START DATASET

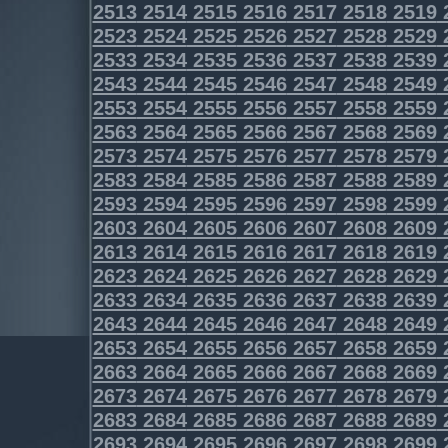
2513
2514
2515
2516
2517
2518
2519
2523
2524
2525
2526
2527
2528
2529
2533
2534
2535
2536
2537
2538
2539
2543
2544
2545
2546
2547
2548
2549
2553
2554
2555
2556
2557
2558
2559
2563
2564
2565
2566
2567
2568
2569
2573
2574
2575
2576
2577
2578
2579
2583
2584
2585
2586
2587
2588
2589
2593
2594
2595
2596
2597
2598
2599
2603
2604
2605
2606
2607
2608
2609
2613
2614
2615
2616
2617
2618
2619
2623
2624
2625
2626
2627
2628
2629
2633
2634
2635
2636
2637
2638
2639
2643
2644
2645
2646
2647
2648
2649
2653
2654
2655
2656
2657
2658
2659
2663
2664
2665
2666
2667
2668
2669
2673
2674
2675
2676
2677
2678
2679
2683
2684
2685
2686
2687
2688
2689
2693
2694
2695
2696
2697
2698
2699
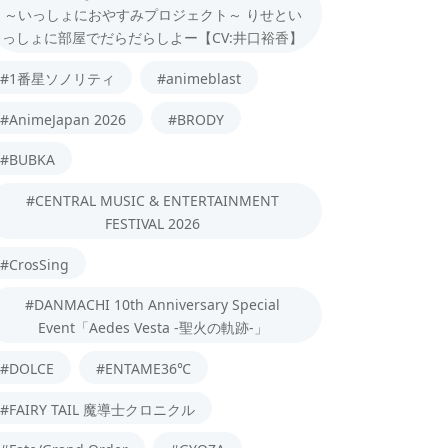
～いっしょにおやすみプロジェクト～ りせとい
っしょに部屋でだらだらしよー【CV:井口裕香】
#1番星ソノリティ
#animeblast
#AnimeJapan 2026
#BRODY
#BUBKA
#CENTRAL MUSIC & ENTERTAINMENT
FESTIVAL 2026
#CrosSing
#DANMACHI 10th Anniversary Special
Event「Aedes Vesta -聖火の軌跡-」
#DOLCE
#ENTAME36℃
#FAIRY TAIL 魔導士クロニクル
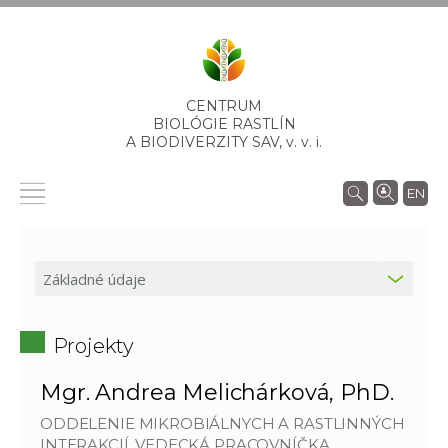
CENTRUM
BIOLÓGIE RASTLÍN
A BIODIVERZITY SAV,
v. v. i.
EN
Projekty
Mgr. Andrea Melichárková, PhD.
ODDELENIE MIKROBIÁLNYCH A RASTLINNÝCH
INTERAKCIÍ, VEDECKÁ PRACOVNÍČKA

END DATASET

The copy must reproduce every entry exactly while excluding all pictures.

YOUR RESPONSE:
2513
2514
2515
2516
2517
2518
2519
2523
2524
2525
2526
2527
2528
2529
2533
2534
2535
2536
2537
2538
2539
2543
2544
2545
2546
2547
2548
2549
2553
2554
2555
2556
2557
2558
2559
2563
2564
2565
2566
2567
2568
2569
2573
2574
2575
2576
2577
2578
2579
2583
2584
2585
2586
2587
2588
2589
2593
2594
2595
2596
2597
2598
2599
2603
2604
2605
2606
2607
2608
2609
2613
2614
2615
2616
2617
2618
2619
2623
2624
2625
2626
2627
2628
2629
2633
2634
2635
2636
2637
2638
2639
2643
2644
2645
2646
2647
2648
2649
2653
2654
2655
2656
2657
2658
2659
2663
2664
2665
2666
2667
2668
2669
2673
2674
2675
2676
2677
2678
2679
2683
2684
2685
2686
2687
2688
2689
2693
2694
2695
2696
2697
2698
2699
～いっしょにおやすみプロジェクト～ りせとい
っしょに部屋でだらだらしよー【CV:井口裕香】
#1番星ソノリティ
#animeblast
#AnimeJapan 2026
#BRODY
#BUBKA
#CENTRAL MUSIC & ENTERTAINMENT
FESTIVAL 2026
#CrosSing
#DANMACHI 10th Anniversary Special
Event「Aedes Vesta -聖火の軌跡-」
#DOLCE
#ENTAME36℃
#FAIRY TAIL 魔導士クロニクル
CENTRUM
BIOLÓGIE RASTLÍN
A BIODIVERZITY SAV,
v. v. i.
EN
Projekty
Mgr. Andrea Melichárková, PhD.
ODDELENIE MIKROBIÁLNYCH A RASTLINNÝCH
INTERAKCIÍ, VEDECKÁ PRACOVNÍČKA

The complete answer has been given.